Khadijah’ James remembers her mother as a joyful person who loved life.

Erica Reaves worked hard and loved her family more than life itself, according to James — the oldest of Reaves’ three children.

The 43-year-old Reaves worked as a personal caregiver for several people in the community and had just begun working as a cook in the deli department of Piggly Wiggly in Milledgeville a few months ago.

Reaves and her brother, Tyric James Justice, 30, were shot to death inside the duplex apartment residence where Reaves had called her home for the past 11 years. The shooting took place last Saturday — Independence Day weekend.

Now, her oldest daughter and her husband have taken into their home Khadijah’s younger siblings — both of whom are teenagers.

They are now planning a double funeral for their beloved mother and uncle and grappling with making sense of who would want her mother and uncle dead — and why.

“We want justice for our mother and our uncle,” James told The Union-Recorder during a telephone interview earlier this week. “Somebody somewhere knows something about the shootings and they need to tell the police. That’s the only way we’re going to get justice for them.”

James said she was awakened by a telephone call early last Saturday from her younger sister.

“She told me everything over the phone, and I rushed out there, immediately,” James recalled. “I was called, literally just after it happened.”

Her mother lived in a duplex apartment on Laura Court, which runs off Anthony Way and Grandview Drive in Milledgeville.

James said she believes her younger brother and sister are alive today because they stayed quiet in their bedrooms during the shooting rampage, which also critically wounded Reaves’ boyfriend, Quincy Lamont Jackson, 38, also of Milledgeville.

“They stated that they stayed in their bedrooms until they saw the blue lights of the police cars pull up outside,” James said.

When they finally felt it safe to emerge from their bedrooms they came out and saw their mother, uncle and the man they referred to and respected as their stepfather.

“As soon as they walked out of their bedrooms, they saw them — each one of them shot,” James said. “They didn’t say exactly where they were because they were so traumatized.”

 She described her mother as a very compassionate person.

“She would do anything for anybody,” James recalled. “She was a wonderful person and a joyful person. Overall, she was just an amazing person. Anybody would you tell you that, that knew my mother. My mother was absolutely the best person in the world, and I’m not just saying that because she was my mother. That was just the kind of person she was.”

James said she will always remember her mother’s beautiful smile.

“She was always smiling,” she said. “If you saw her, you would never forget her because of her beautiful smile and her kindness to others.”

James said her mother also loved embracing family members and friends.

“She loved hugging her family and friends,” her daughter said. “She loved everybody.”

James said that was one of the reasons losing her mother was so difficult for her and her siblings.

“She didn’t have an enemy that I know anything about,” she said. “She was a wonderful, loving mother to all three of her kids.

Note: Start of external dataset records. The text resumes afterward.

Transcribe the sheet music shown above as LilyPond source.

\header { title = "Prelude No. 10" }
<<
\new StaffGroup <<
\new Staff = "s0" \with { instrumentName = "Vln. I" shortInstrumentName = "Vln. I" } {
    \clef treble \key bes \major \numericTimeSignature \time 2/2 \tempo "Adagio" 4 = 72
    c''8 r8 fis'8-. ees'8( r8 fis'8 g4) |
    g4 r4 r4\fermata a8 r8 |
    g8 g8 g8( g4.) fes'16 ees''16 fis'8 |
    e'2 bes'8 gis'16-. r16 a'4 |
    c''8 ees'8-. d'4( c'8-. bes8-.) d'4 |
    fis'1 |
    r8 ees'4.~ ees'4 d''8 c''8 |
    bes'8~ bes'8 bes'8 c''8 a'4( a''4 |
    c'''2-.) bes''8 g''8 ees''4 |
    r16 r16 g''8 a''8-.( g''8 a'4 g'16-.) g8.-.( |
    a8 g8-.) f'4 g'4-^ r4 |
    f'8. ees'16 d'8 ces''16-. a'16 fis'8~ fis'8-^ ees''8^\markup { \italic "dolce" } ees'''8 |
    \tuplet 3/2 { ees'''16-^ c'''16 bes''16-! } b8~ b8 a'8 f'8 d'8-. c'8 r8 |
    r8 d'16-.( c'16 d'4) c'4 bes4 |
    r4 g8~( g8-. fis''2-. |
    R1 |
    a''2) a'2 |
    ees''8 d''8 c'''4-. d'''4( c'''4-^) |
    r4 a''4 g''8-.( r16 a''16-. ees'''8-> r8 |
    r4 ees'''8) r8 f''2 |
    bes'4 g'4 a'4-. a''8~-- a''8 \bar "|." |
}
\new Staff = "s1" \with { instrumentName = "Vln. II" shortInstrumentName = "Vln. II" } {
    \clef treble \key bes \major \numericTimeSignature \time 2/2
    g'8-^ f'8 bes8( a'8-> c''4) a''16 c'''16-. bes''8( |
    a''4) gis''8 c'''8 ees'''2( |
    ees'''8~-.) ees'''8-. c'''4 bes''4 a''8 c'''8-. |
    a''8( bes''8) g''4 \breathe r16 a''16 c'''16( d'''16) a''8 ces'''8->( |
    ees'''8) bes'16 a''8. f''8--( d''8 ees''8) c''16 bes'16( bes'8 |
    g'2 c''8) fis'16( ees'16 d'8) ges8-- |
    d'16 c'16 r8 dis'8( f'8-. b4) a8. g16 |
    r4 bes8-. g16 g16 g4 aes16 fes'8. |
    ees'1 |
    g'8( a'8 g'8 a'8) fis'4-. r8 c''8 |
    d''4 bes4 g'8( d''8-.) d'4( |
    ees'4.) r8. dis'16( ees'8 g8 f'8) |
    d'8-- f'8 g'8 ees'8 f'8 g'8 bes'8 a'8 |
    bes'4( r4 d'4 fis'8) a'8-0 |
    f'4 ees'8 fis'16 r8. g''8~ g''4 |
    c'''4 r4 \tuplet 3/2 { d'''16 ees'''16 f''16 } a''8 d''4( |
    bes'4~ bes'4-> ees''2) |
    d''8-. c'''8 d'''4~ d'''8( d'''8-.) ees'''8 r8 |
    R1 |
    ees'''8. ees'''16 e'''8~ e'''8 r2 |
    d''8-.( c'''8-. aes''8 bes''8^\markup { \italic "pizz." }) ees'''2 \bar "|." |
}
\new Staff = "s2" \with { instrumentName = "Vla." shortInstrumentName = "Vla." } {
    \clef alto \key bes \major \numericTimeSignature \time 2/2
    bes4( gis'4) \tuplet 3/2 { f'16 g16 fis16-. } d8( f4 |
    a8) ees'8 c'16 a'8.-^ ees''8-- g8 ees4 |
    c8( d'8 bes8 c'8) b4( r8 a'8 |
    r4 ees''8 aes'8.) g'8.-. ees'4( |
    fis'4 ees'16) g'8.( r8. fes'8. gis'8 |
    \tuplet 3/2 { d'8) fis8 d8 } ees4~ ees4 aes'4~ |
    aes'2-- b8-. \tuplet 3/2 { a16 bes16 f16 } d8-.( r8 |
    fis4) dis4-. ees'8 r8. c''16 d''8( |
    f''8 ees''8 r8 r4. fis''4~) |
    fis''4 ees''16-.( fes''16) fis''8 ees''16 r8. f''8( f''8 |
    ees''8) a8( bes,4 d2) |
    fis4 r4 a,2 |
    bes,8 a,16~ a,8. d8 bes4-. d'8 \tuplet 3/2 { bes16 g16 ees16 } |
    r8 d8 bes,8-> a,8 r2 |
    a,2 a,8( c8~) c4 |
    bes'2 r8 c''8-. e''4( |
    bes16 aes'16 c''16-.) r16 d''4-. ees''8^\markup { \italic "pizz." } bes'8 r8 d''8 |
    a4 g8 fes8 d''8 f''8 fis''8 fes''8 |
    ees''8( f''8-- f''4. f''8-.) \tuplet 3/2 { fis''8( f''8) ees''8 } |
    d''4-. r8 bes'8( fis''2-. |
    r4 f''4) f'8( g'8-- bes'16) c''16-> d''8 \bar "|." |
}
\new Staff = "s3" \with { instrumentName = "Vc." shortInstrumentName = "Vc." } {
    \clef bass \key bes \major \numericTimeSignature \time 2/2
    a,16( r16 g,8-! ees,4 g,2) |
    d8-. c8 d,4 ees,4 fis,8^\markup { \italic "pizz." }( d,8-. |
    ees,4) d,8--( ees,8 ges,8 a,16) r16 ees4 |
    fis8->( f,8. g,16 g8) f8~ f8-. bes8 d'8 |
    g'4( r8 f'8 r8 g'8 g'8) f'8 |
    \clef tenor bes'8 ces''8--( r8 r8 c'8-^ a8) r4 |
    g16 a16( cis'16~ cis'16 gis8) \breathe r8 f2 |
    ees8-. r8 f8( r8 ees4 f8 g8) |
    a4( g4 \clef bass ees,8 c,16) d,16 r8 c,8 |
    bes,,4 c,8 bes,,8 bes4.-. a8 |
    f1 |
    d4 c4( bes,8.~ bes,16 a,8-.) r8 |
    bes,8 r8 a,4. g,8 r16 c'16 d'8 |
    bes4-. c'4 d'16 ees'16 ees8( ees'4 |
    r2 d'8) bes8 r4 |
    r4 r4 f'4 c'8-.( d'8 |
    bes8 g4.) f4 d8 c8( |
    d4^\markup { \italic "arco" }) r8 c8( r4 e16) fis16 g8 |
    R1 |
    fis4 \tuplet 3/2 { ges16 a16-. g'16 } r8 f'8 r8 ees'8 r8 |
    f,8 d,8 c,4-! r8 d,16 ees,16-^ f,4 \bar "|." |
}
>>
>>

That’s what I want everybody to know about her.”

James said it’s not fair to her or her siblings that their mother was taken from them in such a terrible, brutal way.

She also talked about her uncle and the fact that she and her siblings were the only ones left from her mother’s side of the family because her maternal grandparents died last year.

“It’s only us, now,” James said. “My brother and sister only have me to care for them, now.”

She said her uncle was a good man, too. 

“He didn’t deserve this, either,” she said. “My mother and my uncle were good people. They were wonderful people. Even my stepdad was a good person — a wonderful person. None of them deserved what happened to them.”

Jackson, meanwhile, who is still recuperating in a Macon hospital after being shot a week ago along with his girlfriend of seven years and her brother, was described as a nice guy, too, according to James.

“They were together for about as long as me and my husband have been together, and we’ve been together for eight years,” James said.

She said her mother and Jackson, who also has a biological daughter, got along really well with each other. 

“You would rarely see one without the other,” Khadijah’ said. “That’s just how close they were. They loved each other.”

She said she and her siblings treated Jackson just like a stepfather.

“My stepdad was so good to my mother and he loved her so much,” she said.

Jackson worked as a handyman.

“He worked on cars and trucks as a mechanic and houses as a carpenter,” she said.

More than anything else, James said she wants the residents of Duplex City and elsewhere in Milledgeville to know that she wants justice for her mother, her uncle and her stepfather.

“We want justice for them and the only way we’re going to begin to get it is for people to come forward and tell the police what they know about this shooting,” Khadijah’ said.

A special candlelight vigil is scheduled for Sunday around 8:30 p.m. in front of the duplex apartment where Erica Reaves lived at 2309 Laura Court.

There also is a gofundme account that has been set up for the costs of the funerals of Erica Reaves and Tyric Justice.